Respiratory virus shedding in exhaled breath and efficacy of face masks - Nature Medicine
Identification of coronavirus and influenza viruses in exhaled breath an coughs
- Surgical facemasks significantly reduce detection of coronavirus RNA in aerosols with a trend towards reduced reduction of coronavirus RNA in respiratory droplets.
- Surgical masks can efficaciously reduce the emission of influenza virus particles into the environment in respiratory droplets, but not in aerosols.
- This has important implications for control of COVID-19, suggesting that surgical face masks could be used by ill people to reduce onward transmission.
- Little evidence on the efficacy of face masks in reducing viral release from an individual with respiratory infections.
- 246 participants; infections by ≥1 respiratory virus (confirmed by RT-PCR) in 123 (50%): 111 (90%) were infected by coronavirus (n = 17), influenza virus (n = 43) or rhinovirus (n = 54).
- 122 (50%) participants randomized to not wearing a face mask and 124 (50%) participants randomized to wearing a face mask during 30-min exhaled breath collection.

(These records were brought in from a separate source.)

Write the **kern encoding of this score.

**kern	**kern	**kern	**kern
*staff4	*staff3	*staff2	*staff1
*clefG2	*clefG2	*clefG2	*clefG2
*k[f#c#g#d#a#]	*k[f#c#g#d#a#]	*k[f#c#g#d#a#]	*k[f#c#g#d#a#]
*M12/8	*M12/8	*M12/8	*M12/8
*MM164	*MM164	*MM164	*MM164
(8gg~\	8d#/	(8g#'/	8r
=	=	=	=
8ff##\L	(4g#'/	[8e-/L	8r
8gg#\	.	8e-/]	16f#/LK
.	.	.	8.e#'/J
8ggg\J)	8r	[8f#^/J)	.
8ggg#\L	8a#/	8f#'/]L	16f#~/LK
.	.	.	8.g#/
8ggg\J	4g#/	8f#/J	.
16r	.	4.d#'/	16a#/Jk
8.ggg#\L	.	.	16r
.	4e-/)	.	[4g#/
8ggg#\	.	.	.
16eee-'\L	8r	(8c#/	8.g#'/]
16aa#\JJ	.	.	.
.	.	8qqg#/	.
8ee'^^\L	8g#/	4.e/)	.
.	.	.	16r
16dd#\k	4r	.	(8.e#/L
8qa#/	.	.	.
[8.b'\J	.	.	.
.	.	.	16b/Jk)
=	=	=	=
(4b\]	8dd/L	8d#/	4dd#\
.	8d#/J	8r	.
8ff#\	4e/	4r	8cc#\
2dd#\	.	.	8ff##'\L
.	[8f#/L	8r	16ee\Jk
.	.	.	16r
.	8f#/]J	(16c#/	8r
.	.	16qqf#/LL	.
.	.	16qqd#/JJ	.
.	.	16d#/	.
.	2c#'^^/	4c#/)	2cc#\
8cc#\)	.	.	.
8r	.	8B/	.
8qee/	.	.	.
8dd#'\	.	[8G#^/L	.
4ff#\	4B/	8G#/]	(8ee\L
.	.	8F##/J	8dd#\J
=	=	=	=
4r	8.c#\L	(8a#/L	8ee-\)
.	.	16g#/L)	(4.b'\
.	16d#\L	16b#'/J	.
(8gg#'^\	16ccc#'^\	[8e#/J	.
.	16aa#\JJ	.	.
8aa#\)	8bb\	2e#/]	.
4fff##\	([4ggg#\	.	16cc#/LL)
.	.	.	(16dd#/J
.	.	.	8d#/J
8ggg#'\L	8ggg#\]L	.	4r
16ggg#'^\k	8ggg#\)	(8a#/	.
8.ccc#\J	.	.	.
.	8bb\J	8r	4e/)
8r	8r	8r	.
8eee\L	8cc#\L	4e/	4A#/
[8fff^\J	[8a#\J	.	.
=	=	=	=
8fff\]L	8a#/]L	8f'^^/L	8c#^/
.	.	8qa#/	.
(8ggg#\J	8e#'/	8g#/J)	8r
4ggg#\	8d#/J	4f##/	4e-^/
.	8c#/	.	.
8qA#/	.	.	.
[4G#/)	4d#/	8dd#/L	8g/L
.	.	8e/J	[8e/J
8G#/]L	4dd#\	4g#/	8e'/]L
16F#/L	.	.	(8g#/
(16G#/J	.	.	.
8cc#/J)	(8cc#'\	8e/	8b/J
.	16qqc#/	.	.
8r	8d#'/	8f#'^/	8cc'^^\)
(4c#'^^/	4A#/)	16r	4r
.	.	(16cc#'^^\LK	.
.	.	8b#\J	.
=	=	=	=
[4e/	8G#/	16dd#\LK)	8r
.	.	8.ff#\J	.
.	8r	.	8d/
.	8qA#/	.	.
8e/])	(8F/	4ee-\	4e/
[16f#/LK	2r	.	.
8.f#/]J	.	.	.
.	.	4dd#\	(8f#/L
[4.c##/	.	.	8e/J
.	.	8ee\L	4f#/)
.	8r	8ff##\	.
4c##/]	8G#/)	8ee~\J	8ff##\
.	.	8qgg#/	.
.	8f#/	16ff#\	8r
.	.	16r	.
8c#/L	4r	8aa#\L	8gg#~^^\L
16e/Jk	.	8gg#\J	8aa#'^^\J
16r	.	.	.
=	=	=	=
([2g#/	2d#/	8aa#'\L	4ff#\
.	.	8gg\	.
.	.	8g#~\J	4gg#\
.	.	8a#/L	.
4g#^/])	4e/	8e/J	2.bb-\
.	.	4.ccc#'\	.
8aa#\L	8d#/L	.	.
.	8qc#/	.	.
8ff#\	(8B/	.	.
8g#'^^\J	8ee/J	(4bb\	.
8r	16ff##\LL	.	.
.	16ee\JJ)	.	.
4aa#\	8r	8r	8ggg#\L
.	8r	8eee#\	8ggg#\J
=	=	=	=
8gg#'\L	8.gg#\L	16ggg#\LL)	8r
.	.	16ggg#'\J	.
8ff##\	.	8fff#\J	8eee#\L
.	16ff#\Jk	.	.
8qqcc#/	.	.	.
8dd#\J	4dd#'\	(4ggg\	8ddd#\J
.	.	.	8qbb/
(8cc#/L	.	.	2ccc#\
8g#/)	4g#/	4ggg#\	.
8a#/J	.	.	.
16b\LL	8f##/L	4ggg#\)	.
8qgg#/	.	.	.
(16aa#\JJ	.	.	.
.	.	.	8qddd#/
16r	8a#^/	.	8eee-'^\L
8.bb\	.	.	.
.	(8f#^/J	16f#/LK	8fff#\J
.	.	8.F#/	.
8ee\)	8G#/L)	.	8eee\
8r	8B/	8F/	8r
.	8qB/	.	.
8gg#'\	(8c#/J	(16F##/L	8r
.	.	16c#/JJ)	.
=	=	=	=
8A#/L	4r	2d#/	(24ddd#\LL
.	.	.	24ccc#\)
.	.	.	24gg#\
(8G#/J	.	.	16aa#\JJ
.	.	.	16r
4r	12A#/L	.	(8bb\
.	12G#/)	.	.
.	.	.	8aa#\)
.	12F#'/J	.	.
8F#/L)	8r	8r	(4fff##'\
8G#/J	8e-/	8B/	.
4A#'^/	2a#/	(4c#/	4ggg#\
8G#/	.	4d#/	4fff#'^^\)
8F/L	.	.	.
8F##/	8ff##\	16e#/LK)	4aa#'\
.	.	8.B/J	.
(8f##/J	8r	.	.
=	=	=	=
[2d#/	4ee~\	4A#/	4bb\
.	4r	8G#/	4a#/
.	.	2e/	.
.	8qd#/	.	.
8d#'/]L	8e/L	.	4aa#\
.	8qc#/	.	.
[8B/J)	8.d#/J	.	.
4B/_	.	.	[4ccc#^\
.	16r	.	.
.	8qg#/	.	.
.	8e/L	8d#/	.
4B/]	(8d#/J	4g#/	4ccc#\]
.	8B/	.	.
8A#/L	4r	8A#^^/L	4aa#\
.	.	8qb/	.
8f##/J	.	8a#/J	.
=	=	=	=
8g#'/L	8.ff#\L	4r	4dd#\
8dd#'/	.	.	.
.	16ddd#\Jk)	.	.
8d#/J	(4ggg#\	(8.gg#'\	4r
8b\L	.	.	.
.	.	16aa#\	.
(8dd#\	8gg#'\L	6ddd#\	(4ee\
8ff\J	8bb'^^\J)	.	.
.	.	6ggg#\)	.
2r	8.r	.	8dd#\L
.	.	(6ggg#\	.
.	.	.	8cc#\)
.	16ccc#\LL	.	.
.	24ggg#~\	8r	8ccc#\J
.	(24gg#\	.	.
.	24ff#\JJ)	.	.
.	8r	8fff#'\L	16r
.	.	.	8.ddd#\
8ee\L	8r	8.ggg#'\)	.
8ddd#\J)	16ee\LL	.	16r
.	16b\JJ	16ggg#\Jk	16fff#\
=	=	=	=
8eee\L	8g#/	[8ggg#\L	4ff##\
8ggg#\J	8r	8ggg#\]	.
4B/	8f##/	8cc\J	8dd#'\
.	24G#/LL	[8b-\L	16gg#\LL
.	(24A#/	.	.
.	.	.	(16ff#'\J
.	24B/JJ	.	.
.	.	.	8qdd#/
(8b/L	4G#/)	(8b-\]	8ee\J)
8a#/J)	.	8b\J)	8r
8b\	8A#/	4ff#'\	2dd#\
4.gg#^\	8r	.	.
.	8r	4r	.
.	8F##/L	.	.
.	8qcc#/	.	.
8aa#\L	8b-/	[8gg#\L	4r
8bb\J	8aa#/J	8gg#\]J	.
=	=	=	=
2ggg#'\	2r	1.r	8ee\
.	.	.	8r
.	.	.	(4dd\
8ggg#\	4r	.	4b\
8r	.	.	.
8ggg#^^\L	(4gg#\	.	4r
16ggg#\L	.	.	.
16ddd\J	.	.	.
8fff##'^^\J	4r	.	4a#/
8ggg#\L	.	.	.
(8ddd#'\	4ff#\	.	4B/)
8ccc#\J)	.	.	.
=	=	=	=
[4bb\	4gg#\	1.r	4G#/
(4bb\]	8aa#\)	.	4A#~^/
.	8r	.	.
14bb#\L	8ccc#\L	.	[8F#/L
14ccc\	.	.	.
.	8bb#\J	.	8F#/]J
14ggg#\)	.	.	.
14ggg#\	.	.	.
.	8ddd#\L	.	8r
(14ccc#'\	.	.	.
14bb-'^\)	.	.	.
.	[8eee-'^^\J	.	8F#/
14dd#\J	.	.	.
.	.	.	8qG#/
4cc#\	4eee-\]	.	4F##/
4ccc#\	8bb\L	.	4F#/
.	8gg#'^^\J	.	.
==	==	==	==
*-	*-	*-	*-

The profiles of the participants randomized to with-mask versus without-mask groups were similar.
- On average, viral shedding was higher in nasal swabs than in throat swabs for coronavirus (median 8.1 log10 virus copies vs. 3.9).
- Among samples collected without a face mask, the majority of participants with influenza virus and coronavirus infection did not shed detectable virus in respiratory droplets or aerosols, whereas for rhinovirus we detected virus in aerosols in 19 of 34 (56%) participants (compared to 4 of 10 (40%) for influenza and 8 of 23 (35%) for coronavirus).
- For those who did shed virus in respiratory droplets and aerosols, viral load in both tended to be low (Fig. 1). Given that each exhaled breath collection was conducted for 30 min, this might imply that prolonged close contact would be required for transmission to occur.
- In the subset for coronavirus (n = 4) that did not cough during exhaled breath collection, we did not detect any virus in respiratory droplets or aerosols from any participants.
a–c, Virus copies per sample collected in nasal swab (red), throat swab (blue) and respiratory droplets collected for 30min while not wearing (dark green) or wearing (light green) a surgical face mask, and aerosols collected for 30min while not wearing (brown) or wearing (orange) a face mask, collected from individuals with acute respiratory symptoms who were positive for coronavirus (a), influenza virus (b) and rhinovirus (c), as determined by RT–PCR in any samples. P values for mask intervention as predictor of log10 virus copies per sample in an unadjusted univariate Tobit regression model which allowed for censoring at the lower limit of detection of the RT–PCR assay are shown, with significant differences in bold. For nasal swabs and throat swabs, all infected individuals were included (coronavirus, n=17; influenza virus, n=43; rhinovirus, n=54). For respiratory droplets and aerosols, numbers of infected individuals who provided exhaled breath samples while not wearing or wearing a surgical face mask, respectively were: coronavirus (n=10 and 11), influenza virus (n=23 and 28) and rhinovirus (n=36 and 32). A subset of participants provided exhaled breath samples for both mask interventions (coronavirus, n=4; influenza virus, n=8; rhinovirus, n=14). The box plots indicate the median with the interquartile range (lower and upper hinge) and ±1.5×interquartile range from the first and third quartile (lower and upper whiskers).